BRIEF.
Copy each line below in which the string "down" appears.

DATA PROVIDED.
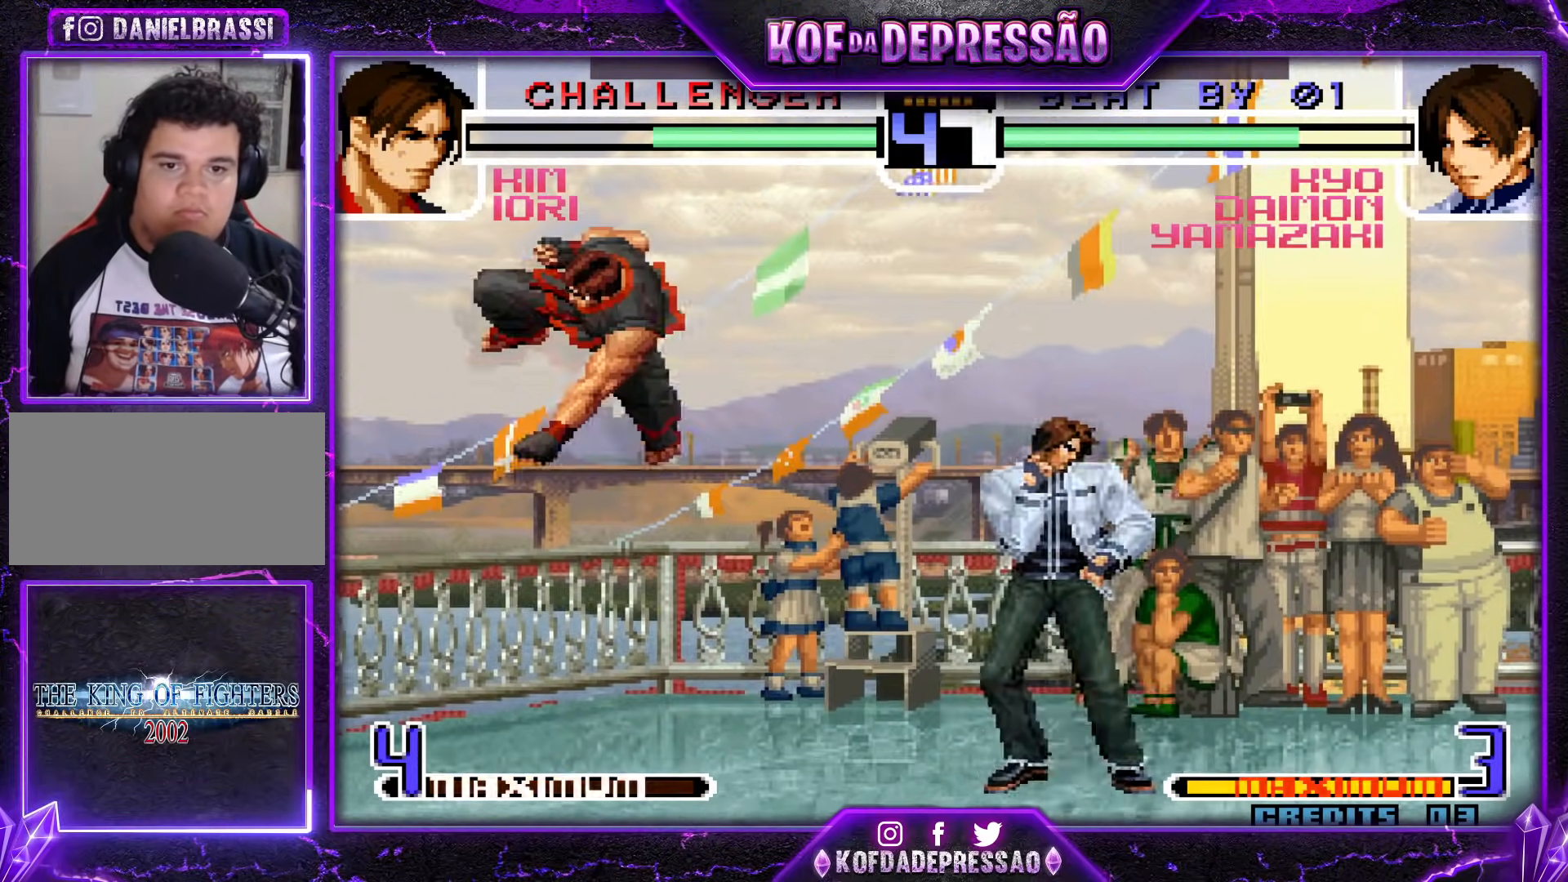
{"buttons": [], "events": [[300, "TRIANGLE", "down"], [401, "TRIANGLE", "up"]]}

==

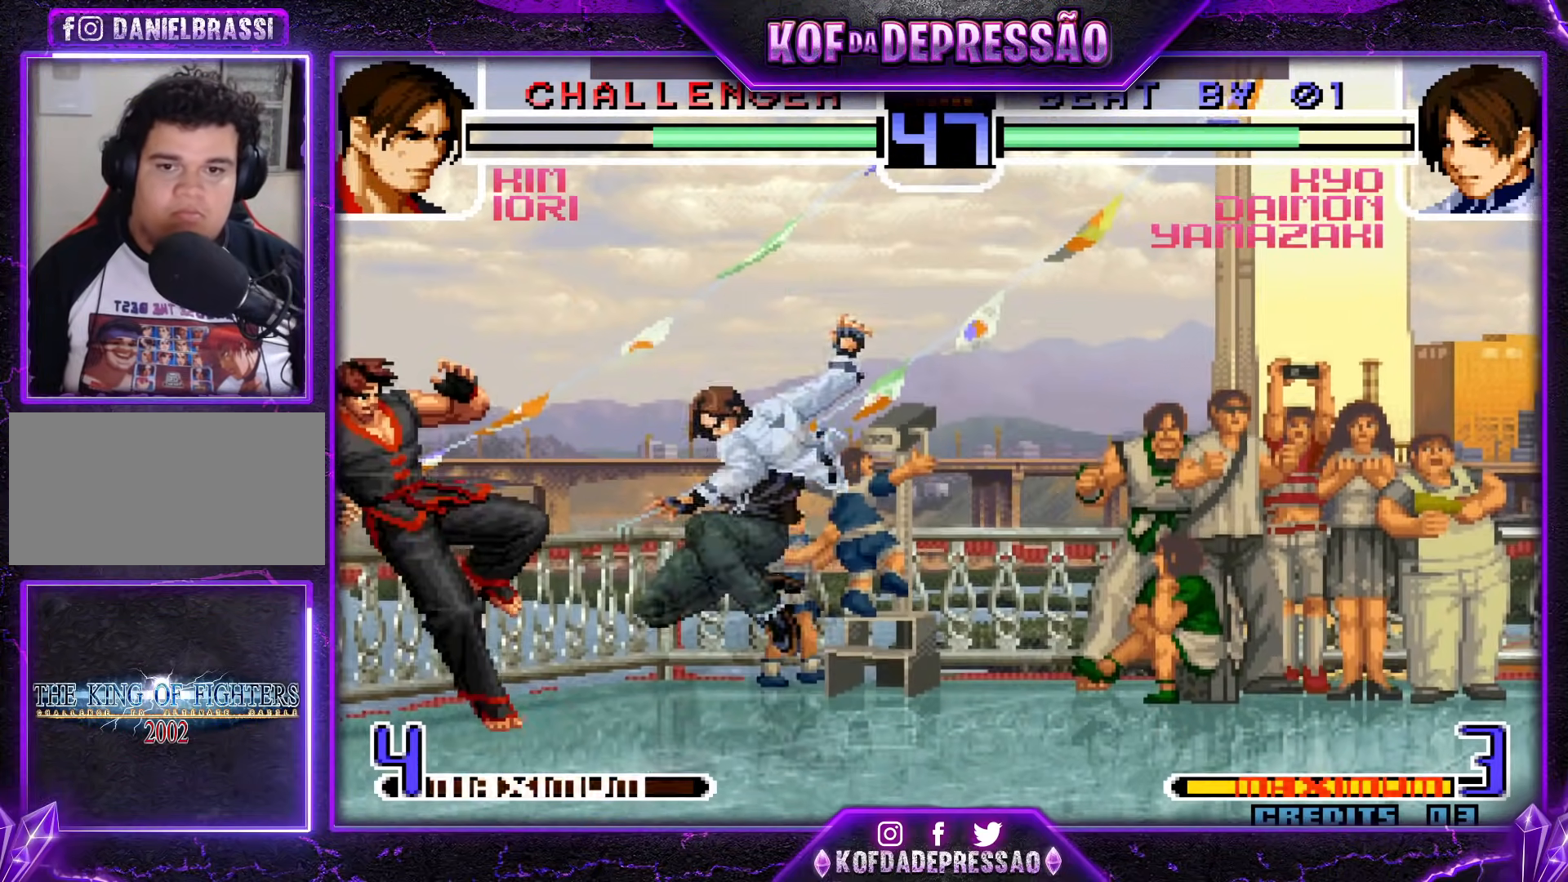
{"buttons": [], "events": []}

---

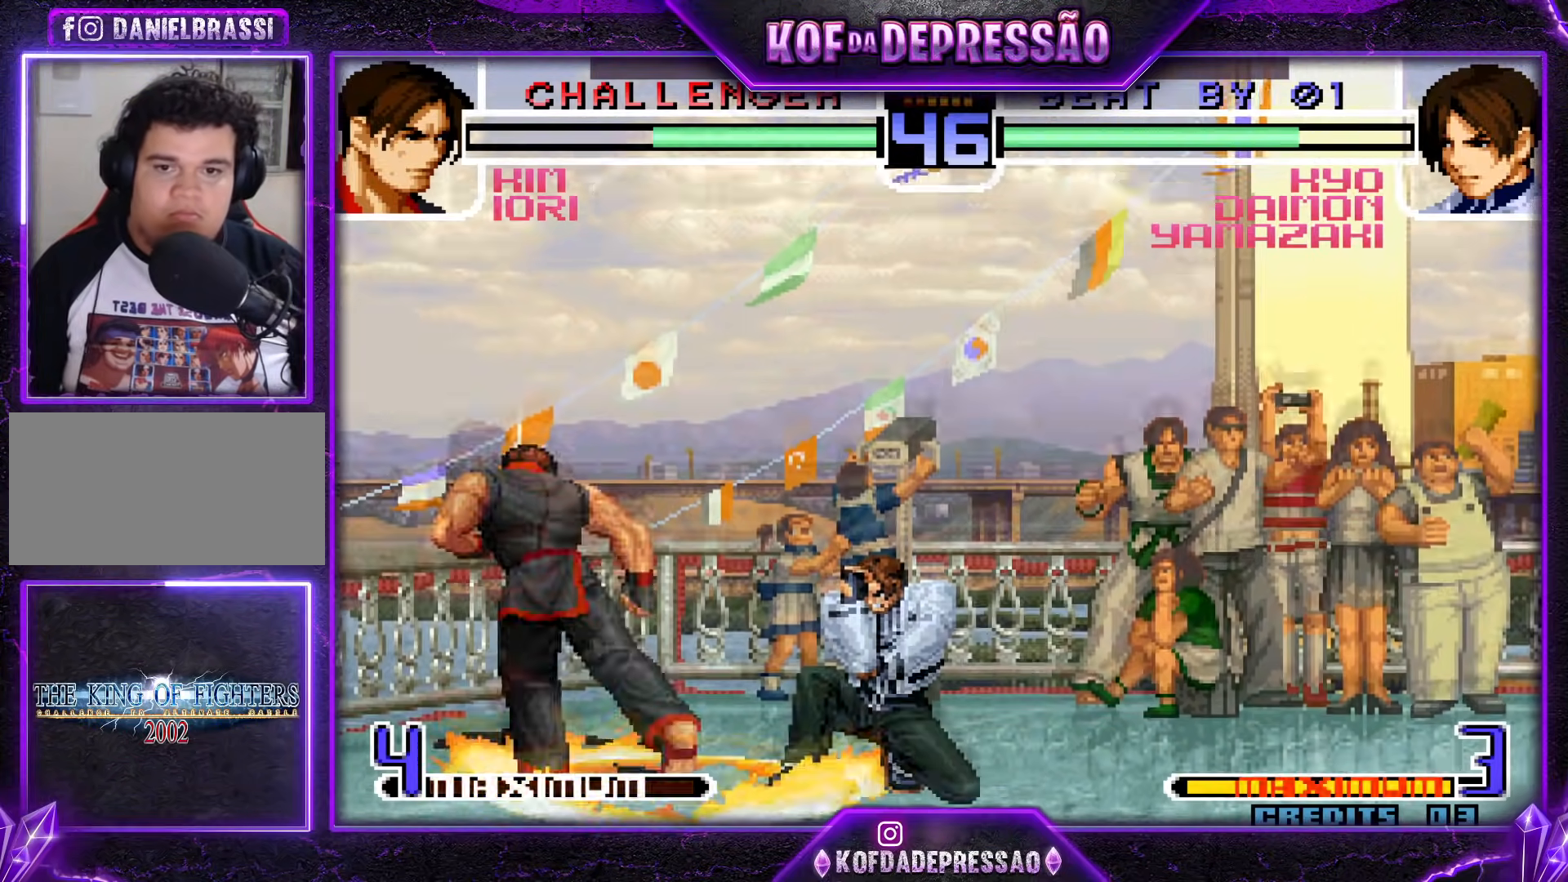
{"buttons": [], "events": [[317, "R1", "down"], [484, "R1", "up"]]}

YOUR SOLUTION.
{"buttons": [], "events": [[300, "TRIANGLE", "down"], [401, "TRIANGLE", "up"]]}
{"buttons": [], "events": [[317, "R1", "down"], [484, "R1", "up"]]}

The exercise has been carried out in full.